AURI evaluated a variety of ag-based fibers for rigidity, durability and other traits and “conducted sorbency and flammability trials utilizing scientific standards.”
The mat is now on the market, used by large swine facilities, and “all the material is being sourced from Minnesota,” Doering says. A new Minnesota business was developed, which “played a big role in maintaining jobs in a northeast Minnesota community that is producing the mat.”
While food clients are usually knowledgeable about developing a good product, they may not have resources to do nutritional analysis or scale up a recipe for commercial markets. For example, nutritionist Teri Rose developed an organic meal replacement bar but wanted to improve its taste and shelf-life. (see story, page 12)
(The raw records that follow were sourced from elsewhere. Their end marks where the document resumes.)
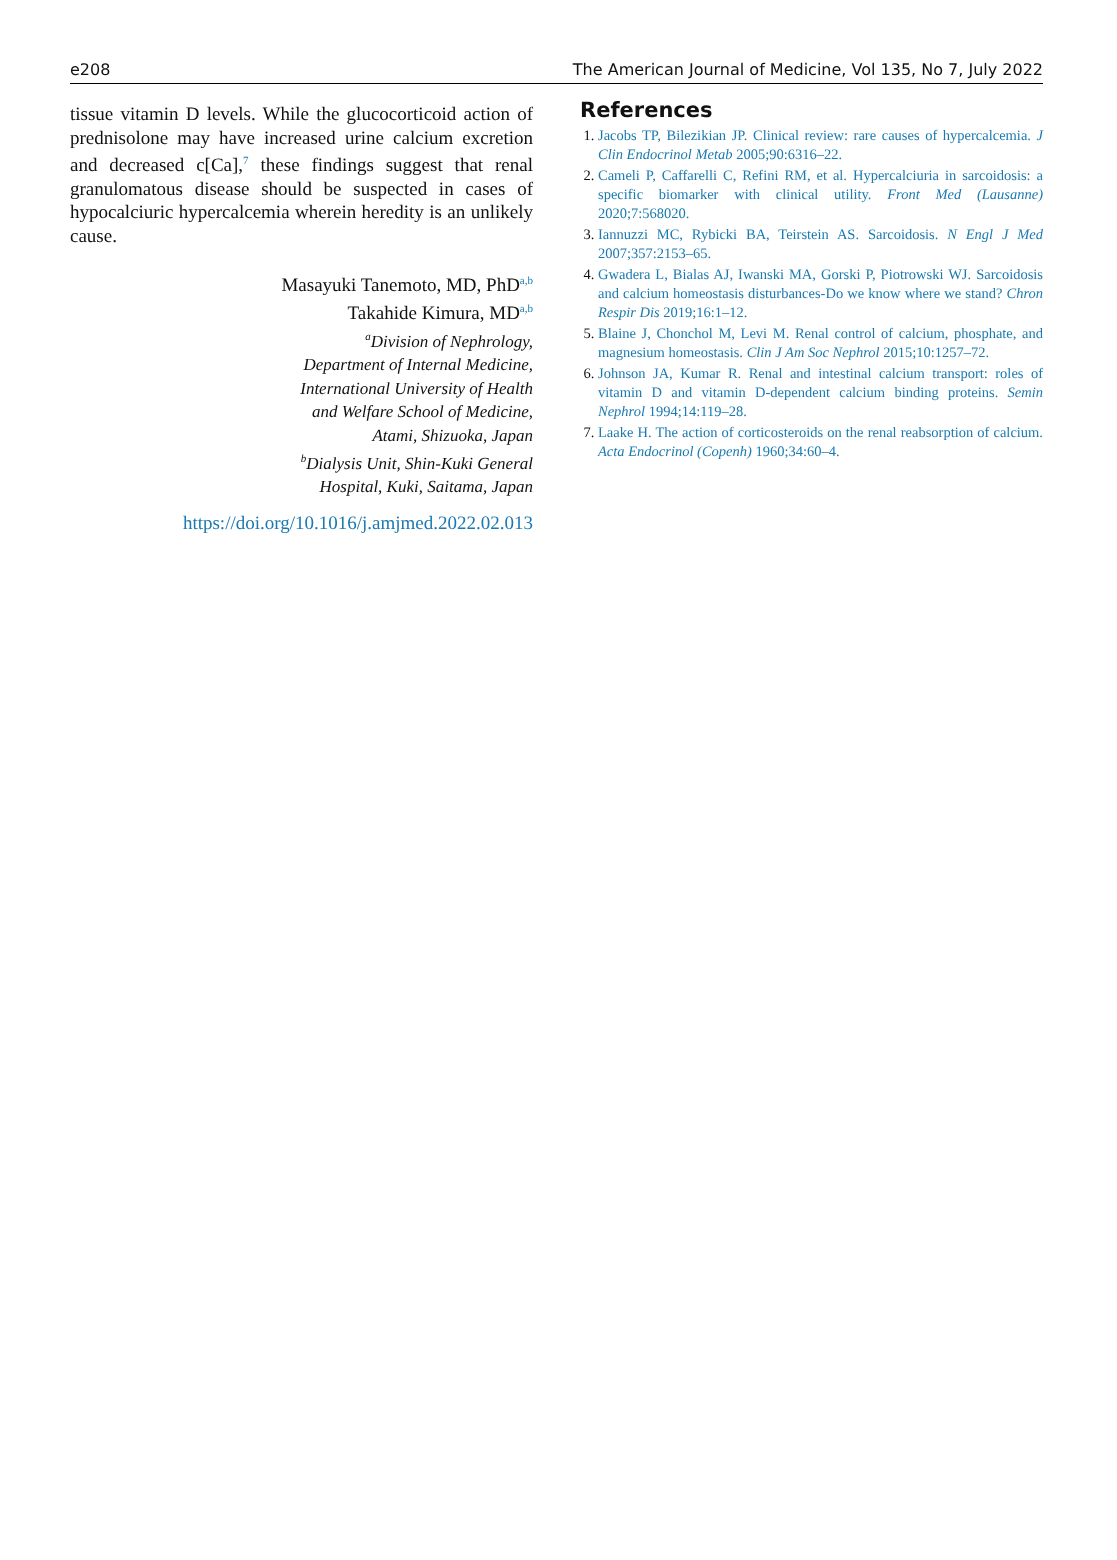e208 The American Journal of Medicine, Vol 135, No 7, July 2022
tissue vitamin D levels. While the glucocorticoid action of prednisolone may have increased urine calcium excretion and decreased c[Ca],<sup>7</sup> these findings suggest that renal granulomatous disease should be suspected in cases of hypocalciuric hypercalcemia wherein heredity is an unlikely cause.
Masayuki Tanemoto, MD, PhD<sup>a,b</sup>
Takahide Kimura, MD<sup>a,b</sup>
<sup>a</sup> Division of Nephrology,
Department of Internal Medicine,
International University of Health
and Welfare School of Medicine,
Atami, Shizuoka, Japan
<sup>b</sup> Dialysis Unit, Shin-Kuki General
Hospital, Kuki, Saitama, Japan
https://doi.org/10.1016/j.amjmed.2022.02.013
References
Jacobs TP, Bilezikian JP. Clinical review: rare causes of hypercalcemia. J Clin Endocrinol Metab 2005;90:6316–22.
Cameli P, Caffarelli C, Refini RM, et al. Hypercalciuria in sarcoidosis: a specific biomarker with clinical utility. Front Med (Lausanne) 2020;7:568020.
Iannuzzi MC, Rybicki BA, Teirstein AS. Sarcoidosis. N Engl J Med 2007;357:2153–65.
Gwadera L, Bialas AJ, Iwanski MA, Gorski P, Piotrowski WJ. Sarcoidosis and calcium homeostasis disturbances-Do we know where we stand? Chron Respir Dis 2019;16:1–12.
Blaine J, Chonchol M, Levi M. Renal control of calcium, phosphate, and magnesium homeostasis. Clin J Am Soc Nephrol 2015;10:1257–72.
Johnson JA, Kumar R. Renal and intestinal calcium transport: roles of vitamin D and vitamin D-dependent calcium binding proteins. Semin Nephrol 1994;14:119–28.
Laake H. The action of corticosteroids on the renal reabsorption of calcium. Acta Endocrinol (Copenh) 1960;34:60–4.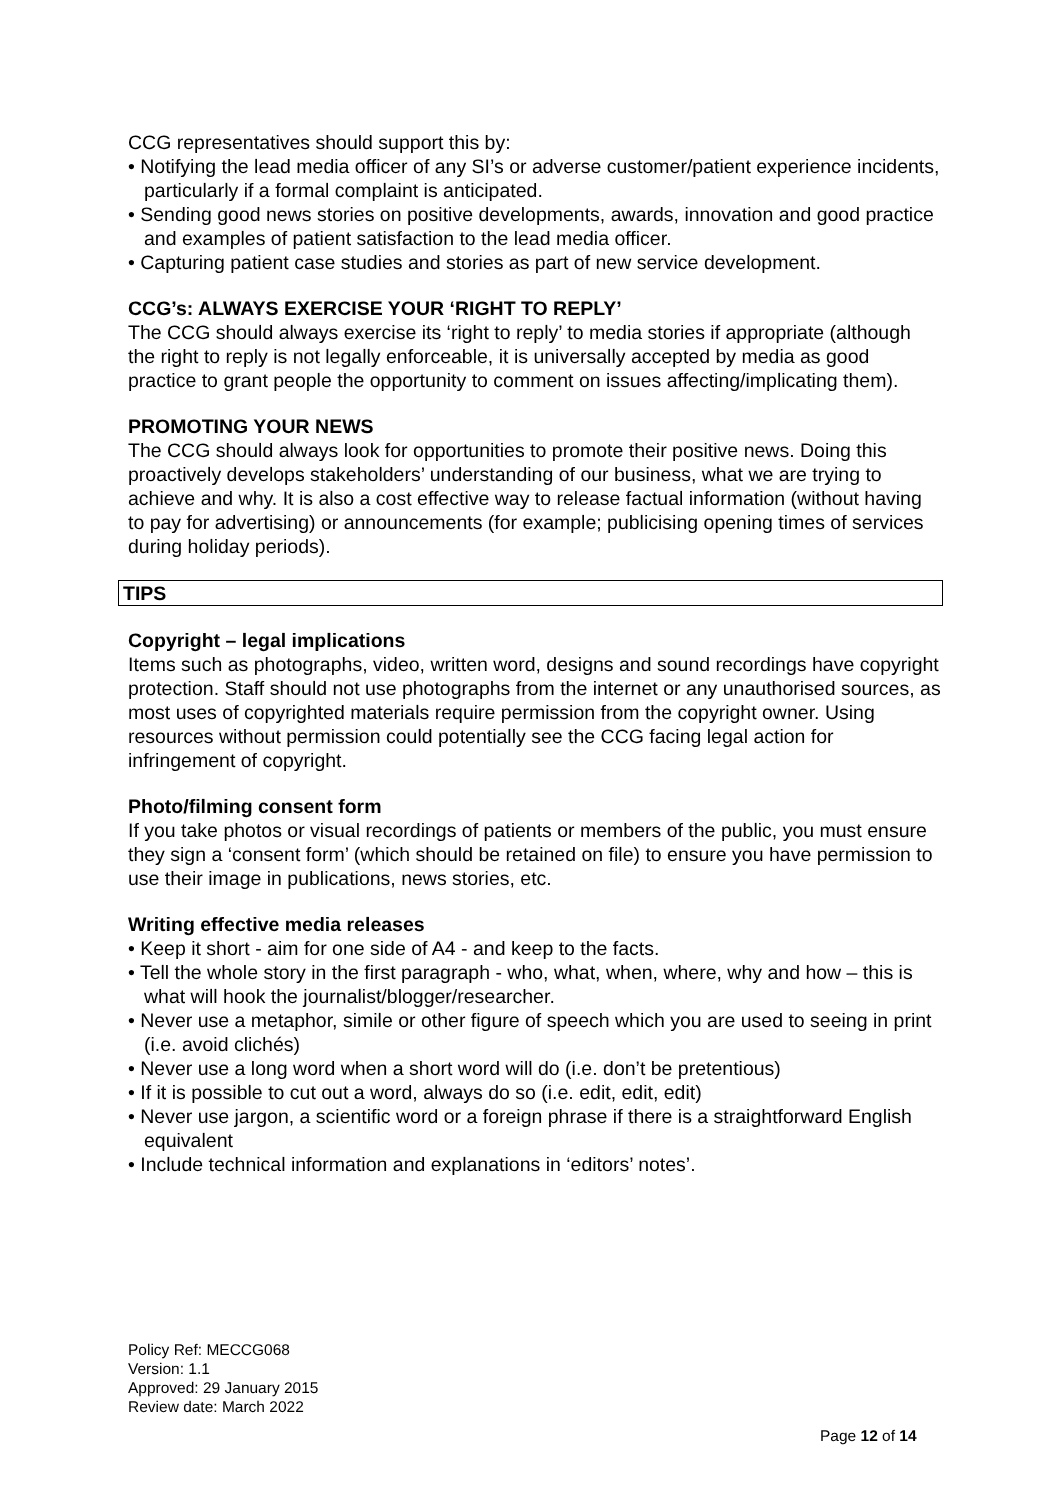CCG representatives should support this by:
• Notifying the lead media officer of any SI’s or adverse customer/patient experience incidents, particularly if a formal complaint is anticipated.
• Sending good news stories on positive developments, awards, innovation and good practice and examples of patient satisfaction to the lead media officer.
• Capturing patient case studies and stories as part of new service development.
CCG’s: ALWAYS EXERCISE YOUR ‘RIGHT TO REPLY’
The CCG should always exercise its ‘right to reply’ to media stories if appropriate (although the right to reply is not legally enforceable, it is universally accepted by media as good practice to grant people the opportunity to comment on issues affecting/implicating them).
PROMOTING YOUR NEWS
The CCG should always look for opportunities to promote their positive news. Doing this proactively develops stakeholders’ understanding of our business, what we are trying to achieve and why. It is also a cost effective way to release factual information (without having to pay for advertising) or announcements (for example; publicising opening times of services during holiday periods).
TIPS
Copyright – legal implications
Items such as photographs, video, written word, designs and sound recordings have copyright protection. Staff should not use photographs from the internet or any unauthorised sources, as most uses of copyrighted materials require permission from the copyright owner. Using resources without permission could potentially see the CCG facing legal action for infringement of copyright.
Photo/filming consent form
If you take photos or visual recordings of patients or members of the public, you must ensure they sign a ‘consent form’ (which should be retained on file) to ensure you have permission to use their image in publications, news stories, etc.
Writing effective media releases
• Keep it short - aim for one side of A4 - and keep to the facts.
• Tell the whole story in the first paragraph - who, what, when, where, why and how – this is what will hook the journalist/blogger/researcher.
• Never use a metaphor, simile or other figure of speech which you are used to seeing in print (i.e. avoid clichés)
• Never use a long word when a short word will do (i.e. don’t be pretentious)
• If it is possible to cut out a word, always do so (i.e. edit, edit, edit)
• Never use jargon, a scientific word or a foreign phrase if there is a straightforward English equivalent
• Include technical information and explanations in ‘editors’ notes’.
Policy Ref: MECCG068
Version: 1.1
Approved: 29 January 2015
Review date: March 2022
Page 12 of 14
She sought help from AURI scientist Charan Wadhawan “with these objectives in mind: nutrient profile, satiety, support blood glucose control and heart health, and rich in omega 3 fatty acids and lignin,” Wadhawan says.
After they upgraded the bar, Wadhawan tested it for nutrients, shelf-life and taste.
AURI scientist Ed Wene did a microbial analysis to ensure the bar’s safety as it’s made without additives or preservatives. The “Perfectly Produce” bars “fit in with current health trends,” Wadhawan says.
AURI can help inexperienced entrepreneurs through a maze of regulatory issues, including rigorous food safety requirements. “If a great product doesn’t get marketed, it could be because of a regulatory slip-up,” Root says.
Eye to the future
Recently AURI developed Innovation Launching Pads to reach groups of innovators with emerging technologies and research findings.
Launching Pad events bring together people with specific industry interests such as dryer technologies, food product development, ag processing and renewable energy.
For example, AURI’s Renewable Energy Roundtable, launched in 2006, brings together researchers, business leaders, policymakers and agricultural groups four times a year to confer on advancing the state’s alternative energy industry. The Roundtable spawned working committees focused on research, public policy, infrastructure, economics and financing, and talent development.
“For years, AURI has been working with the agricultural industry to implement innovative ideas through broad-based research and initiatives,” Spaeth says.
“The Launching Pads provide a platform for feeding research into communities of innovation and helping them implement the research with action plans.”